Sekuel ini bercerita tentang sebuah misi evekuasi. Seorang anggota pasukan khusus bernama Michel Becket beserta timnya (kalau di Indonesia Kopassus) memiliki tugas untuk mengevakuasi direktur Aramacham Technology Corporation bernama Genevieve Aristide. Namun tak disangka oleh Becket, ternyata Aristide punya rencana tersendiri.
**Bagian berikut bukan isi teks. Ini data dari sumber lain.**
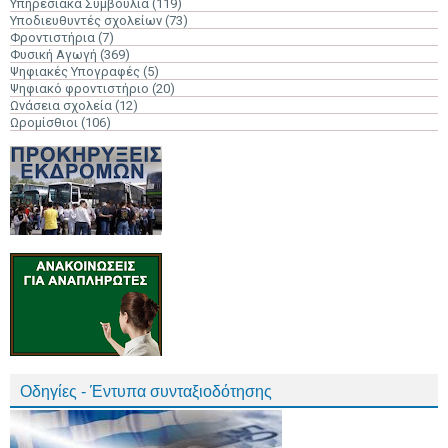
Υπηρεσιακά Συμβούλια
(119)
Υποδιευθυντές σχολείων
(73)
Φροντιστήρια
(7)
Φυσική Αγωγή
(369)
Ψηφιακές Υπογραφές
(5)
Ψηφιακό φροντιστήριο
(20)
Ωνάσεια σχολεία
(12)
Ωρομίσθιοι
(106)
Οδηγίες - Έντυπα συνταξιοδότησης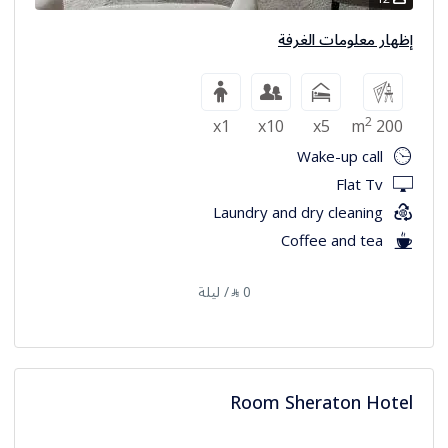
إظهار معلومات الغرفة
2
x1
x10
x5
200 m
Wake-up call
Flat Tv
Laundry and dry cleaning
Coffee and tea
0
/ ليلة
⃁
Room Sheraton Hotel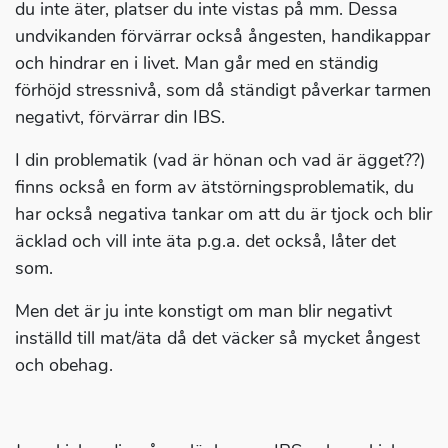
du inte äter, platser du inte vistas på mm. Dessa
undvikanden förvärrar också ångesten, handikappar
och hindrar en i livet. Man går med en ständig
förhöjd stressnivå, som då ständigt påverkar tarmen
negativt, förvärrar din IBS.
I din problematik (vad är hönan och vad är ägget??)
finns också en form av ätstörningsproblematik, du
har också negativa tankar om att du är tjock och blir
äcklad och vill inte äta p.g.a. det också, låter det
som.
Men det är ju inte konstigt om man blir negativt
inställd till mat/äta då det väcker så mycket ångest
och obehag.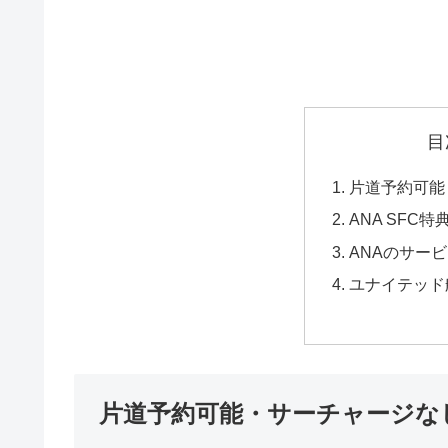
目
片道予約可能
ANA SFC
ANAのサー
ユナイテッド
片道予約可能・サーチャージな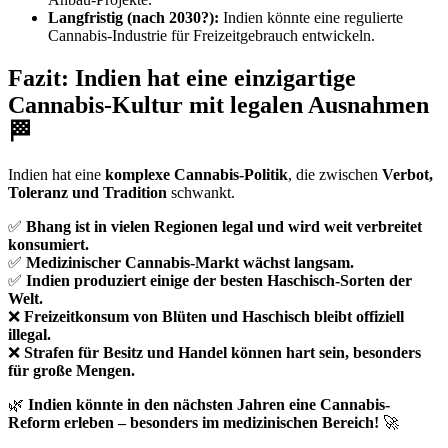
Langfristig (nach 2030?):
Indien könnte eine regulierte
Cannabis-Industrie für Freizeitgebrauch entwickeln.
Fazit: Indien hat eine einzigartige
Cannabis-Kultur mit legalen Ausnahmen
🏁
Indien hat eine
komplexe Cannabis-Politik
, die zwischen
Verbot,
Toleranz und Tradition
schwankt.
✅
Bhang ist in vielen Regionen legal und wird weit verbreitet
konsumiert.
✅
Medizinischer Cannabis-Markt wächst langsam.
✅
Indien produziert einige der besten Haschisch-Sorten der
Welt.
❌
Freizeitkonsum von Blüten und Haschisch bleibt offiziell
illegal.
❌
Strafen für Besitz und Handel können hart sein, besonders
für große Mengen.
🌿
Indien könnte in den nächsten Jahren eine Cannabis-
Reform erleben – besonders im medizinischen Bereich!
🚀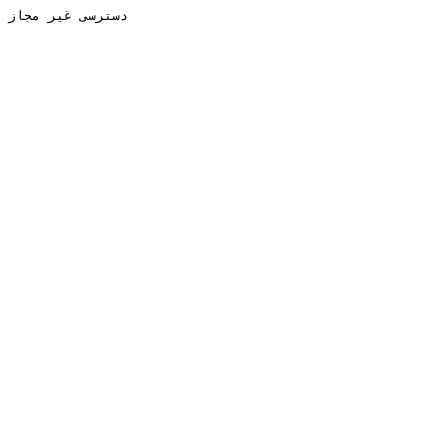
دسترسی غیر مجاز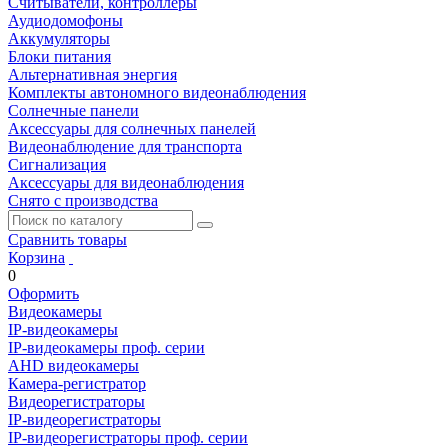
Считыватели, контроллеры
Аудиодомофоны
Аккумуляторы
Блоки питания
Альтернативная энергия
Комплекты автономного видеонаблюдения
Солнечные панели
Аксессуары для солнечных панелей
Видеонаблюдение для транспорта
Сигнализация
Аксессуары для видеонаблюдения
Снято с производства
Сравнить товары
Корзина
0
Оформить
Видеокамеры
IP-видеокамеры
IP-видеокамеры проф. серии
AHD видеокамеры
Камера-регистратор
Видеорегистраторы
IP-видеорегистраторы
IP-видеорегистраторы проф. серии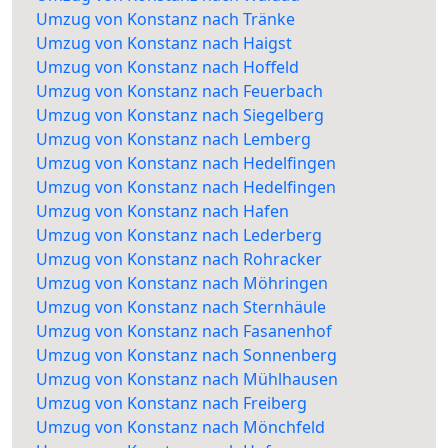
Umzug von Konstanz nach Tränke
Umzug von Konstanz nach Haigst
Umzug von Konstanz nach Hoffeld
Umzug von Konstanz nach Feuerbach
Umzug von Konstanz nach Siegelberg
Umzug von Konstanz nach Lemberg
Umzug von Konstanz nach Hedelfingen
Umzug von Konstanz nach Hedelfingen
Umzug von Konstanz nach Hafen
Umzug von Konstanz nach Lederberg
Umzug von Konstanz nach Rohracker
Umzug von Konstanz nach Möhringen
Umzug von Konstanz nach Sternhäule
Umzug von Konstanz nach Fasanenhof
Umzug von Konstanz nach Sonnenberg
Umzug von Konstanz nach Mühlhausen
Umzug von Konstanz nach Freiberg
Umzug von Konstanz nach Mönchfeld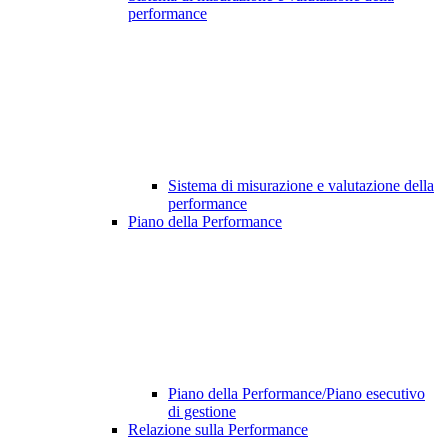
performance
Sistema di misurazione e valutazione della
performance
Piano della Performance
Piano della Performance/Piano esecutivo
di gestione
Relazione sulla Performance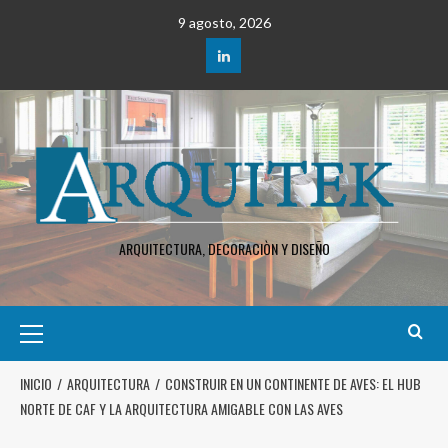
9 agosto, 2026
ARQUITECTURA, DECORACIÒN Y DISEÑO
INICIO
ARQUITECTURA
CONSTRUIR EN UN CONTINENTE DE AVES: EL HUB
NORTE DE CAF Y LA ARQUITECTURA AMIGABLE CON LAS AVES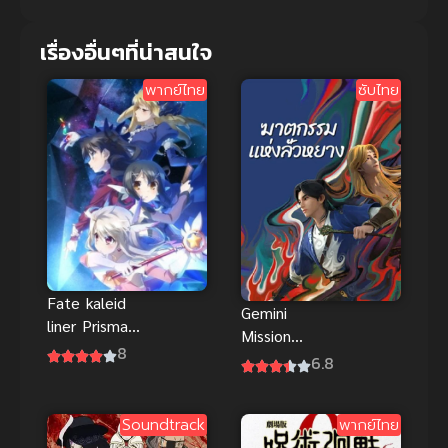
เรื่องอื่นๆที่น่าสนใจ
พากย์ไทย
ซับไทย
Fate kaleid
Gemini
liner Prisma
Mission
Illya สาวน้อย
8
(2023)
6.8
เวทมนตร์อิลิ
ฆาตกรรมแห่ง
ยา ภาค 1
ลั่วหยาง ซับ
Soundtrack
พากย์ไทย
ไทย อนิเมะ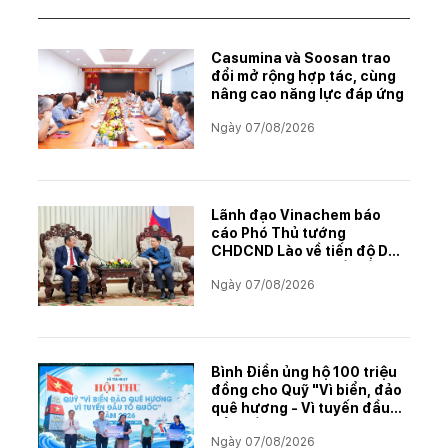
Casumina và Soosan trao
đổi mở rộng hợp tác, cùng
nâng cao năng lực đáp ứng
Ngày 07/08/2026
Lãnh đạo Vinachem báo
cáo Phó Thủ tướng
CHDCND Lào về tiến độ Dự
án khai thác và chế biến
Ngày 07/08/2026
muối mỏ Kali
Bình Điền ủng hộ 100 triệu
đồng cho Quỹ "Vì biển, đảo
quê hương - Vì tuyến đầu
Tổ quốc"
Ngày 07/08/2026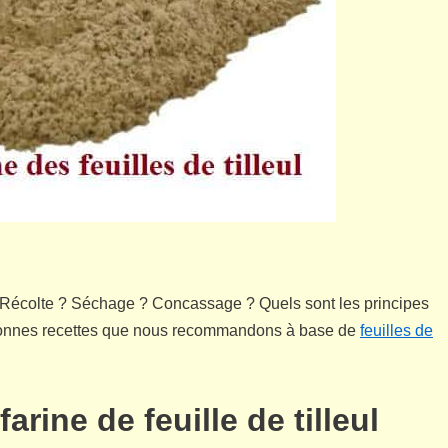
l ? Récolte ? Séchage ? Concassage ? Quels sont les principes
es bonnes recettes que nous recommandons à base de
feuilles de
arine de feuille de tilleul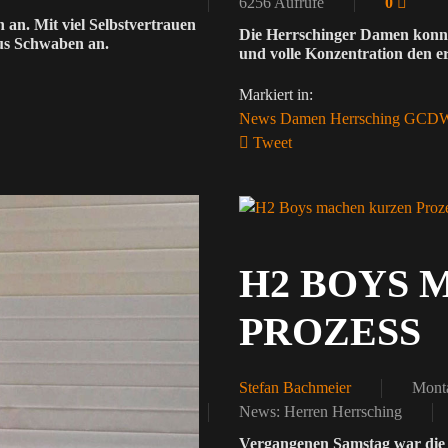
6256 Aufrufe
0
n. Mit viel Selbstvertrauen
Die Herrschinger Damen konnte
aus Schwaben an.
und volle Konzentration den er
Markiert in:
News
Damen
Herrsching
GCD
Tweet
pinterest
H2 BOYS 
PROZESS
Stefan Bachmeier
Mont
News: Herren Herrsching
Vergangenen Samstag war di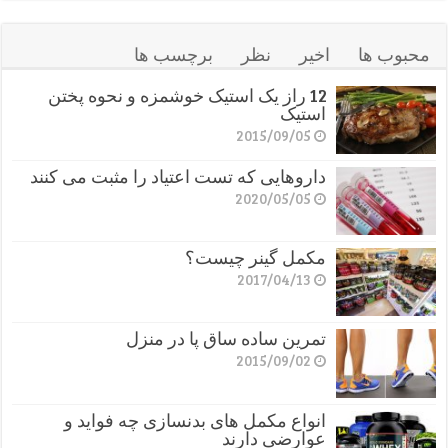
محبوب ها
اخیر
نظر
برچسب ها
12 راز یک استیک خوشمزه و نحوه پختن
استیک
2015/09/05
داروهایی که تست اعتیاد را مثبت می کنند
2020/05/05
مکمل گینر چیست؟
2017/04/13
تمرین ساده ساق پا در منزل
2015/09/02
انواع مکمل های بدنسازی چه فواید و
عوارضی دارند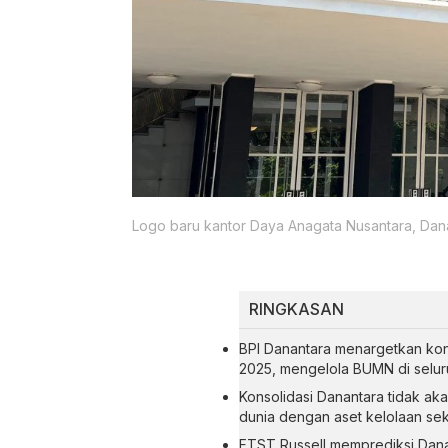
Logo baru kantor Daya Anagata Nusantara, Dana
RINGKASAN
BPI Danantara menargetkan ko
2025, mengelola BUMN di seluru
Konsolidasi Danantara tidak ak
dunia dengan aset kelolaan seki
FTST Russell memprediksi Dana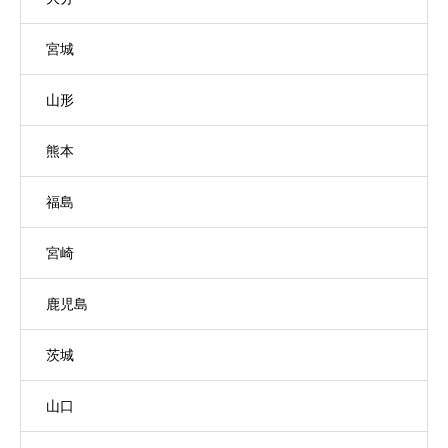
宮城
山形
熊本
福島
宮崎
鹿児島
茨城
山口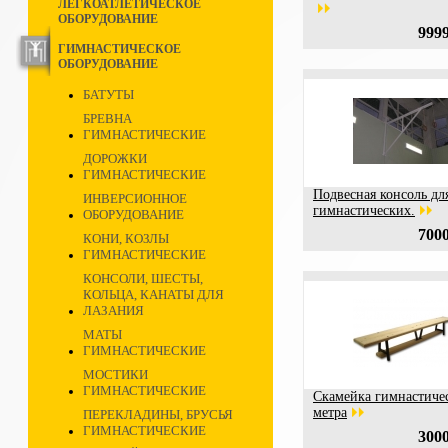
ЛЕГКОАТЛЕТИЧЕСКОЕ
ОБОРУДОВАНИЕ
9999
ГИМНАСТИЧЕСКОЕ
ОБОРУДОВАНИЕ
БАТУТЫ
БРЕВНА
ГИМНАСТИЧЕСКИЕ
ДОРОЖКИ
ГИМНАСТИЧЕСКИЕ
Подвесная консоль дл
ИНВЕРСИОННОЕ
гимнастических.
ОБОРУДОВАНИЕ
7000
КОНИ, КОЗЛЫ
ГИМНАСТИЧЕСКИЕ
КОНСОЛИ, ШЕСТЫ,
КОЛЬЦА, КАНАТЫ ДЛЯ
ЛАЗАНИЯ
МАТЫ
ГИМНАСТИЧЕСКИЕ
МОСТИКИ
ГИМНАСТИЧЕСКИЕ
Скамейка гимнастичес
метра
ПЕРЕКЛАДИНЫ, БРУСЬЯ
ГИМНАСТИЧЕСКИЕ
3000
Sekuel ini mengalami peningkatan misalnya slot senjata bertambah menjadi 4 senjata (artinya Anda sekarang dapat membawa 4 jenis senjata). Namun memang dengan maksud untuk membuat game menjadi lebih menantang, kadar keefektifan senjata dikurangi. Dari sisi gameplay pula, Becket memiliki opsi cover system yaitu kemampuan melindungi diri dengan menggunakan lingkungan sekitar (misalnya berlindung di balik meja atau kursi). Peningkatan juga terjadi pada elemen lingkungan. Kualitas suara mencekam dan grafik yang bagus membuat kita makin terasa di dalamnya. Selain itu, arena permainanpun makin terbuka. Walaupun tetap mempertahankan gaya game yang linear, namun Anda bisa saja mendatangi lokasi yang salah. Sehingga game ini terasa lebih realistis, menuntut inisiatif berpikir lebih dari pemainnya.
Dalam bermain, Anda akan menemukan berbagai jenis musuh yang beragam. Mulai dari prajurit biasa, seekor monster, hingga jenis mech. Namun, hal ini ditebus dengan Anda yang dapat menggunakan ragam jenis senjata yang banyak jenisnya. Pokoknya, semakin ampuh senjata yang ada, semakin sedikit amunisi yang tersedia untuk senjata tersebut.
Kalau menurut pengalaman saya, walau keefektifan senjata dikurangi, namun tantangan dalam game bisa dibilang hamper sama dengan sekuel sebelumnya. Hal ini dikarenakan lawan (AI) yang mungkin sengaja dikurangi “kepintarannya”. Walau begitu, sama seperti sekuel ini tetap menantang dan menuntut skill pemainnya.
Game ini dikemas dalam 3 keping DVD yang tentunya menandakan bahwa game ini membutuhkan ruang besar pada Harddisk. Namun, ukurannya yang besar tidak menjadikan game ini menuntut spesifikasi minimum yang besar, ya dapat dikatakan rata-rata.